#### SUPPLIED DATA
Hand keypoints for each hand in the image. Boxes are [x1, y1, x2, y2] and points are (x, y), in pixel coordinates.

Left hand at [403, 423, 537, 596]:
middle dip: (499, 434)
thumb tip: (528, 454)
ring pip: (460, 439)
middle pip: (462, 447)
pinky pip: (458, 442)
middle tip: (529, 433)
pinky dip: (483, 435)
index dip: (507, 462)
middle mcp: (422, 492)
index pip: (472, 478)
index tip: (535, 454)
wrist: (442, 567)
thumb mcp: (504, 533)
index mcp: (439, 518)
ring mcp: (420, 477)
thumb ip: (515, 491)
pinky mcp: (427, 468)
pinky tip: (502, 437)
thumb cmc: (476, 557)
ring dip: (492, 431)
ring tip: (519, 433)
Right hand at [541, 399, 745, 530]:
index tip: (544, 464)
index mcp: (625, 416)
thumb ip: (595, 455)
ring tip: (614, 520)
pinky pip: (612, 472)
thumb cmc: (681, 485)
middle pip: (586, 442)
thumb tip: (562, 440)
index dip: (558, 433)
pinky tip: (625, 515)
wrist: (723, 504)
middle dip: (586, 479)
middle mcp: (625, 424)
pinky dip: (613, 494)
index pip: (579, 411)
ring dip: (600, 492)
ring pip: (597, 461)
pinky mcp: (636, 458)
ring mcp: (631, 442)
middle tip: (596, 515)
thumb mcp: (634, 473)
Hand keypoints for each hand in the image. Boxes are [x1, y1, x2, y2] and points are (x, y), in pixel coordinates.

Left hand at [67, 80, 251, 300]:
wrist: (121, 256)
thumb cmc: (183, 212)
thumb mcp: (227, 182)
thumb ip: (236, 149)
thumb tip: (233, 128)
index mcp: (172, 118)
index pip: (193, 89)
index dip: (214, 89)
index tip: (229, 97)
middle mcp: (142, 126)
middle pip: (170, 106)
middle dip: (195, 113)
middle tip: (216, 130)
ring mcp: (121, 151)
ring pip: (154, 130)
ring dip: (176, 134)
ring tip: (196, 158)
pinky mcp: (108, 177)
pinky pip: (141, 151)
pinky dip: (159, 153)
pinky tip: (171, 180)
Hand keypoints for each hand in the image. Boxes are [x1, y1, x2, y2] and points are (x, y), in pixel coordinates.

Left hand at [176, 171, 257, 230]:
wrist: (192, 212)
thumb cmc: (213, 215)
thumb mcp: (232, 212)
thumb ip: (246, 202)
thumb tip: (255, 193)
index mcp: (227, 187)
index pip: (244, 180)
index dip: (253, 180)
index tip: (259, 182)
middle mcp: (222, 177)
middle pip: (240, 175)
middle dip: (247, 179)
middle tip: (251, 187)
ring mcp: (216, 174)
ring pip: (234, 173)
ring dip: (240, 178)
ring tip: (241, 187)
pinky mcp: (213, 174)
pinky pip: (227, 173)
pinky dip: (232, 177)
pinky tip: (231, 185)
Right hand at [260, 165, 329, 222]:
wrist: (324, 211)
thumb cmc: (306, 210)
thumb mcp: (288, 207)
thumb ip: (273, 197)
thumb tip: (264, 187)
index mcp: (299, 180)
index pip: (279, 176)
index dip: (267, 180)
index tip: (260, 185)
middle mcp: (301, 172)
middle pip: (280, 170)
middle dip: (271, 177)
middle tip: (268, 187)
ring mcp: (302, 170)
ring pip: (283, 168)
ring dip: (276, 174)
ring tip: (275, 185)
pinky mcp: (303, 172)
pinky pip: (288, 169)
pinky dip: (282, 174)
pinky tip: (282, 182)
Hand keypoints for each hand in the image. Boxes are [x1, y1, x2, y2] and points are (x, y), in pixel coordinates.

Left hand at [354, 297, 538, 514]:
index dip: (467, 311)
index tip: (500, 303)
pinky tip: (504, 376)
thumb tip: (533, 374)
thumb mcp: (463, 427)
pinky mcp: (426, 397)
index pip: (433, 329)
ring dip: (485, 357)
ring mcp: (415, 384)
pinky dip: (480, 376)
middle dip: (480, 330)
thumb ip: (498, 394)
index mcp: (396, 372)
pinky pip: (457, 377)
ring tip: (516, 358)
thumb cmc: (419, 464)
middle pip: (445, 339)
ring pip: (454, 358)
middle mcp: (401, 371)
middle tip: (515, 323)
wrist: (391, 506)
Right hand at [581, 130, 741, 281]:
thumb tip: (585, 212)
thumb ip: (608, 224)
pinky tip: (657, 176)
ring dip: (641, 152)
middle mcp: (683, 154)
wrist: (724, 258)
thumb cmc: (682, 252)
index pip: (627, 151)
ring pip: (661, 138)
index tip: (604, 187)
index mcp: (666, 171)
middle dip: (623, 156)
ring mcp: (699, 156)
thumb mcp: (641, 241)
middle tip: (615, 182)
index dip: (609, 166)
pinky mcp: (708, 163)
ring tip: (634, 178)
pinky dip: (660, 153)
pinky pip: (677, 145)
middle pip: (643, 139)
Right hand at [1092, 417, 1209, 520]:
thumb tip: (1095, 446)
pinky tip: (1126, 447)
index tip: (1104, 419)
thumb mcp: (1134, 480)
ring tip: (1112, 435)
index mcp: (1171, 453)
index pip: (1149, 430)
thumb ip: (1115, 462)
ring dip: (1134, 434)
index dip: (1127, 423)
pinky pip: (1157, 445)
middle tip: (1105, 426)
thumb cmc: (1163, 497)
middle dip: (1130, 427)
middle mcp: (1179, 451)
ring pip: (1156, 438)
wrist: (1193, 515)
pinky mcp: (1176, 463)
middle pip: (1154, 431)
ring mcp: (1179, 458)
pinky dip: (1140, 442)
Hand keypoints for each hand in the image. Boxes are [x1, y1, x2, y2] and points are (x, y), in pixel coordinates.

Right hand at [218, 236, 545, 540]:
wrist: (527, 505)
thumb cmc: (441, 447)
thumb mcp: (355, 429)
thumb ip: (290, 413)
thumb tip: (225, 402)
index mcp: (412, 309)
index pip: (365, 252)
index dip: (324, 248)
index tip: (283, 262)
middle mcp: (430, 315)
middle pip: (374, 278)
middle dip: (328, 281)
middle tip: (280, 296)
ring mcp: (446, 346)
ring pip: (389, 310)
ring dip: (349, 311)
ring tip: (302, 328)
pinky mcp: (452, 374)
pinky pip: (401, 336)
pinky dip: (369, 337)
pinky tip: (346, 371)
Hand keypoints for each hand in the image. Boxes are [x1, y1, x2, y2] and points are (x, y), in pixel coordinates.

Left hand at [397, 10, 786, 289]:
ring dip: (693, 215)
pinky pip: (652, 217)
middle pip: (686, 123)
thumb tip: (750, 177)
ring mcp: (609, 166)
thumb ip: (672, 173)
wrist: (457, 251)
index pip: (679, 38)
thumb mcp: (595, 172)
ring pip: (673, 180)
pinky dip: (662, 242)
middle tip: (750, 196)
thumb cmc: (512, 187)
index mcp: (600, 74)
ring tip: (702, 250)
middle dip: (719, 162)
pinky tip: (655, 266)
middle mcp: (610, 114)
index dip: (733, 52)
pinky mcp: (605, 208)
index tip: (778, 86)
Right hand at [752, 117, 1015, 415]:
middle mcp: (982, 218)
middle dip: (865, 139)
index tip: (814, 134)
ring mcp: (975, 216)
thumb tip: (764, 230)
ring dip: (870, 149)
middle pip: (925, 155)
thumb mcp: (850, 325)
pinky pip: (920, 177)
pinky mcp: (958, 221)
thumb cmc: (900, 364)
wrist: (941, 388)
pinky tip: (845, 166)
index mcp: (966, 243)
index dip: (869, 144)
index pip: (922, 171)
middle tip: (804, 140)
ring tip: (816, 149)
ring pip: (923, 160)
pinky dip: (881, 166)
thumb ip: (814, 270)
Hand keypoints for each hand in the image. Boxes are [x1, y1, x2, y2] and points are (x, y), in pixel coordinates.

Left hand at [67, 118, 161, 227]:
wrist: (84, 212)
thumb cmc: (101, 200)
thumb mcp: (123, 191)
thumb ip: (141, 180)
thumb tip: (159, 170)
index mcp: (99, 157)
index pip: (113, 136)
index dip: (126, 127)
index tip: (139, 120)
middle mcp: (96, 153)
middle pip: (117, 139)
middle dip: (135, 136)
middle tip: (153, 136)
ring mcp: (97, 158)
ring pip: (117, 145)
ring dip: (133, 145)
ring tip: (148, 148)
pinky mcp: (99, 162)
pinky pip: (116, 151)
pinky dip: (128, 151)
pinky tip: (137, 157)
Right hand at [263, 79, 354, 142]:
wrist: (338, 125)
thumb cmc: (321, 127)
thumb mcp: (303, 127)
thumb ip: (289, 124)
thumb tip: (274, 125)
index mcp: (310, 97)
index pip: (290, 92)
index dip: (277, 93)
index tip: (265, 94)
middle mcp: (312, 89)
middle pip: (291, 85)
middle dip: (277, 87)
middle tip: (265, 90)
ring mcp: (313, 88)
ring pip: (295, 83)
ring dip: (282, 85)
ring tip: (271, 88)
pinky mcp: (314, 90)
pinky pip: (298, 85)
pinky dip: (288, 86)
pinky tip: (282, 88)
########
[WHAT YOU WILL DO]
Could you return exactly the stretch of the data above that starts at the line with "pinky tip: (282, 182)" and ends at the line with "ring pip: (1156, 438)", both lines included?

[SOLVED PROBLEM]
pinky tip: (282, 182)
Hand keypoints for each hand in the image. Boxes are [x1, y1, x2, y2] and points are (x, y), in pixel coordinates.

Left hand at [354, 297, 538, 514]:
index dip: (467, 311)
index tip: (500, 303)
pinky tip: (504, 376)
thumb tip: (533, 374)
thumb mcp: (463, 427)
pinky mcp: (426, 397)
index pip: (433, 329)
ring dip: (485, 357)
ring mcp: (415, 384)
pinky dip: (480, 376)
middle dip: (480, 330)
thumb ip: (498, 394)
index mcp: (396, 372)
pinky pip: (457, 377)
ring tip: (516, 358)
thumb cmc: (419, 464)
middle pip: (445, 339)
ring pip: (454, 358)
middle mcp: (401, 371)
middle tip: (515, 323)
wrist: (391, 506)
Right hand at [581, 130, 741, 281]:
thumb tip: (585, 212)
thumb ip: (608, 224)
pinky tip: (657, 176)
ring dip: (641, 152)
middle mcp: (683, 154)
wrist: (724, 258)
thumb cmc: (682, 252)
index pip: (627, 151)
ring pip: (661, 138)
index tip: (604, 187)
index mcp: (666, 171)
middle dip: (623, 156)
ring mcp: (699, 156)
thumb mcp: (641, 241)
middle tip: (615, 182)
index dip: (609, 166)
pinky mcp: (708, 163)
ring tip: (634, 178)
pinky dip: (660, 153)
pinky pip: (677, 145)
middle pip: (643, 139)
Right hand at [1092, 417, 1209, 520]:
thumb tip: (1095, 446)
pinky tip: (1126, 447)
index tip: (1104, 419)
thumb mcp: (1134, 480)
ring tip: (1112, 435)
index mcp: (1171, 453)
index pip: (1149, 430)
thumb ip: (1115, 462)
ring dip: (1134, 434)
index dip: (1127, 423)
pinky pip: (1157, 445)
middle tip: (1105, 426)
thumb cmc: (1163, 497)
middle dip: (1130, 427)
middle mcp: (1179, 451)
ring pip: (1156, 438)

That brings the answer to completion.